The coyote was taken to the rehabilitation facility. It remained there until Thursday, when it managed to push up the steel at the bottom of a kennel to free itself, Crowell said.
It hasn't been seen since.
Nubs is a dog who adopted Major Brian Dennis in Iraq. He was a two-year-old German Shepherd-Border Collie mix who had been running wild before he and Major Dennis found each other. When he was a puppy, an Iraqi sliced off most of his ears to make him more tough looking. Hence the name “Nubs.”
The bond was so strong that when Dennis’ unit moved 70 miles away, Nubs tracked him to the new location two days later. That’s when Dennis knew that they should never be separated.
Together with family and friends they raised $3500 to bring Nubs to the United States.
Since then they have appeared on TV with Conan O’Brien and Ellen DeGeneres among others and have been the subject of a top selling children’s book, "Nubs: A Marine, a Mutt and a Miracle."

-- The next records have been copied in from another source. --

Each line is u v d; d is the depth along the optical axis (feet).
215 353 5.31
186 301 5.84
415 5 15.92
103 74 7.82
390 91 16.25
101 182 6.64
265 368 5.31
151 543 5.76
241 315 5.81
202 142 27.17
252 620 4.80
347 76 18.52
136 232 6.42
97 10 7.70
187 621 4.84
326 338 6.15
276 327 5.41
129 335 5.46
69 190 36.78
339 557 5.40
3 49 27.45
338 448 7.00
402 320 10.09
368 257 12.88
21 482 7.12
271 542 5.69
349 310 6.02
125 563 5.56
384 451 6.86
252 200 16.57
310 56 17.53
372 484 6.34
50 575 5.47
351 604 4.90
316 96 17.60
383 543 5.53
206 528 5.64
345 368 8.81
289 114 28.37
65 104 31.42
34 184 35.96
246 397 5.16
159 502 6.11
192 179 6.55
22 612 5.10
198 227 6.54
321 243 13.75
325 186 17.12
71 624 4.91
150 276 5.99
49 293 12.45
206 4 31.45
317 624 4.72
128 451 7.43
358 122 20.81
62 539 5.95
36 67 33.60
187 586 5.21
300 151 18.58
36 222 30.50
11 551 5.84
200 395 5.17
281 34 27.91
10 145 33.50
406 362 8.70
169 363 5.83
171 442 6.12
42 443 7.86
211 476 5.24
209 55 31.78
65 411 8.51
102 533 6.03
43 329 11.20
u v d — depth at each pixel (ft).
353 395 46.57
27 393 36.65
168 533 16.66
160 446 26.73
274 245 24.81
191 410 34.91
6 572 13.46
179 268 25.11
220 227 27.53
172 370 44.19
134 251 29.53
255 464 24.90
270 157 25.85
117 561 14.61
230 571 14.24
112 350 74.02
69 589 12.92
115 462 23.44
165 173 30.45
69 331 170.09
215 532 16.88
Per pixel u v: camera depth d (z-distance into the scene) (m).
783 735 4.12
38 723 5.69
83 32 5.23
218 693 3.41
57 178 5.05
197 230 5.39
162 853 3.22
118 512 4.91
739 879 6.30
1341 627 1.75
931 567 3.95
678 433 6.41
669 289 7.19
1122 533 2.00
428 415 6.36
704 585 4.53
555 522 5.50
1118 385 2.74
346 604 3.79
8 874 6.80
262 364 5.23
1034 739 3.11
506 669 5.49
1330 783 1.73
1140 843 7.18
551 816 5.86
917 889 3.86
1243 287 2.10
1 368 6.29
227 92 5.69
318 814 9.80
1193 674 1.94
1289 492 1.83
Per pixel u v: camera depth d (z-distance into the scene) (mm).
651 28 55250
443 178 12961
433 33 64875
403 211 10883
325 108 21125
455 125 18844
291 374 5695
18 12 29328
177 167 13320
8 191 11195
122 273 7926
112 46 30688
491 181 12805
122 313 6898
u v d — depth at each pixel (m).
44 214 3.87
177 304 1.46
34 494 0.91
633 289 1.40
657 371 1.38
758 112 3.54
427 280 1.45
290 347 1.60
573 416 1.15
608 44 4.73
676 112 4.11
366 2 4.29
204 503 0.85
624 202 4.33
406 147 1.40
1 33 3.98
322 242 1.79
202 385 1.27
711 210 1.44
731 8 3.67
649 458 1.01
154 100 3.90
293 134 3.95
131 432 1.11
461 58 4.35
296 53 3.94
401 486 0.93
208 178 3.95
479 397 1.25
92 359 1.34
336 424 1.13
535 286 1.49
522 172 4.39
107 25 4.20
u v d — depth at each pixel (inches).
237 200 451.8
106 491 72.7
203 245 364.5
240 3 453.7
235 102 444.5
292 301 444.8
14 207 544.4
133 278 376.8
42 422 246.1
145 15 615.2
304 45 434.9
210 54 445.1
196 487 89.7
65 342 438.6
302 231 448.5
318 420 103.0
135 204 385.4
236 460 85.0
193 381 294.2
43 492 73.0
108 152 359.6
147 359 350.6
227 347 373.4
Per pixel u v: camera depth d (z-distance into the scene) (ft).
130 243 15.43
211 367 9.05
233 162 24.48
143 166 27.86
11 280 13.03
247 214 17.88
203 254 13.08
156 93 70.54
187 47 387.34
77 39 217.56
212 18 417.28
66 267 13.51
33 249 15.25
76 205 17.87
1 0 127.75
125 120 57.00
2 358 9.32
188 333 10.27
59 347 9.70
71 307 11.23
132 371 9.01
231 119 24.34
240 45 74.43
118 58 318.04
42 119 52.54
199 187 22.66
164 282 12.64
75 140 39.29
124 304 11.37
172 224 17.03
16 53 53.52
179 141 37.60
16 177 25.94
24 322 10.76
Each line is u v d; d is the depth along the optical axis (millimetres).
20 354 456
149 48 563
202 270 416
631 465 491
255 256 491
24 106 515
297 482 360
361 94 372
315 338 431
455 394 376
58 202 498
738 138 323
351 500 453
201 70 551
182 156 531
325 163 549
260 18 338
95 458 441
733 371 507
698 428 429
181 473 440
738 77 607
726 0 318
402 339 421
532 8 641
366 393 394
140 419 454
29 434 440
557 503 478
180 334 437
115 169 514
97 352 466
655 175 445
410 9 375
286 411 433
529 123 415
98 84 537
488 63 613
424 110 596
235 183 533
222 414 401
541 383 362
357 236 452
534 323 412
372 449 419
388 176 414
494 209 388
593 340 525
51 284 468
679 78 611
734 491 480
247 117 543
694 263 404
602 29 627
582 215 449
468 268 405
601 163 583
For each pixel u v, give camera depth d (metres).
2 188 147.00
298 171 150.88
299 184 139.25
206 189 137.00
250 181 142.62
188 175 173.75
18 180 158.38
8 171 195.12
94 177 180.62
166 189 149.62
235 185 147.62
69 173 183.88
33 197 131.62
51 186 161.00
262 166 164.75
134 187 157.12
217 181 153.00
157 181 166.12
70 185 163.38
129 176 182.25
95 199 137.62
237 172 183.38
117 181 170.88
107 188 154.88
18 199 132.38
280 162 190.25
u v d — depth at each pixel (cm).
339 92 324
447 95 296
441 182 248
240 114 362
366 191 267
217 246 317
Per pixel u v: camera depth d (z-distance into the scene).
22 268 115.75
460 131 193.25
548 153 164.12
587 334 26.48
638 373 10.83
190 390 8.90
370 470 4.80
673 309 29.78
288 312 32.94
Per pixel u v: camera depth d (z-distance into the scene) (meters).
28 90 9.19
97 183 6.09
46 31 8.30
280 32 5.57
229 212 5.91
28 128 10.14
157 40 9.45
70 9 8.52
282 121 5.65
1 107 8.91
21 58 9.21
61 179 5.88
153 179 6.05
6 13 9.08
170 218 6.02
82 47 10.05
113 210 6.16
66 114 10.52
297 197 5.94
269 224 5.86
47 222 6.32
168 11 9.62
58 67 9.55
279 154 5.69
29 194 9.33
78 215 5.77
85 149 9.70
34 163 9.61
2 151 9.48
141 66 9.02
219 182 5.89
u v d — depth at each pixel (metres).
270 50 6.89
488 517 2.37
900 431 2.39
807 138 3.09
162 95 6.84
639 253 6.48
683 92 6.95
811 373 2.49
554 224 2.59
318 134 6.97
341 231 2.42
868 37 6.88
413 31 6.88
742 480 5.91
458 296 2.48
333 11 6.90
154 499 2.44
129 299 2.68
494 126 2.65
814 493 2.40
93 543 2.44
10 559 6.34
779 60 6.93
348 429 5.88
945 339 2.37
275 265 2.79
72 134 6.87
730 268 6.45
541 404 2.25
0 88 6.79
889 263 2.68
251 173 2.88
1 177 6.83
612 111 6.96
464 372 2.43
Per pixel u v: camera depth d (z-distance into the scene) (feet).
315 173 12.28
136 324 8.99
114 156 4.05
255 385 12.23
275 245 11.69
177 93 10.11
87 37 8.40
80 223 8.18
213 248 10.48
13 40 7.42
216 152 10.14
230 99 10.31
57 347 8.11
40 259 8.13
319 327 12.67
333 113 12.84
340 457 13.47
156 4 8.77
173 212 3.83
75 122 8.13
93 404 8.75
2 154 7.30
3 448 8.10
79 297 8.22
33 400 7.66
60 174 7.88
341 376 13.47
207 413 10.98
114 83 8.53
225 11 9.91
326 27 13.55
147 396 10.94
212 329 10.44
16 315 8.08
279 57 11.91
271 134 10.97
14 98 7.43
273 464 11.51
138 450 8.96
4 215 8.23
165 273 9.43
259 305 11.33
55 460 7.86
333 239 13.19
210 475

The success of “Marley and Me” has apparently convinced filmmakers that there is money in feel good dog movies. Warner Brothers has bought rights to the book and will turn the story of Dennis and Nubs into a movie.
Justin Zackham, author of "The Bucket List" will write and produce the film.
A Lithuanian man, 22-year old Svajunas Beniukas, has been arrested and charged with animal cruelty after internet users identified him from the video he posted on line.
The video shows him holding a little brown dog, Pipiras, and laughing as his friend records it on his mobile phone. He checks to make sure no one is watching, jokes about dogs flying and then drops Pipiras off the bridge. Pipiras lands yelping and lies twitching on the ground.
But despite falling over 20 feet and sustaining multiple fractures and internal injuries, vets said the dog would survive.
"He's lived with me for four to five years," Petras Dunskaitis, the dog's 70-year-old owner told a Lithuanian newspaper. "He didn't deserve such a fate."
It was originally posted on a Lithuanian website, but soon spread across the world, even to Facebook through the efforts of a group of 3000 called “Lithuanian Dog Support Group.”
Lithuanian police said a key breakthrough was tracing the local website, www.15min.it, where the footage originally appeared. The website's users identified the man as Beniukas. Source
He could spend up to a year in jail. But think of it this way: for the rest of his life whenever anyone Googles “Svajunas Beniukas,” his name will come up many times as the degenerate who laughed as he threw a little dog off a bridge and pissed off the world.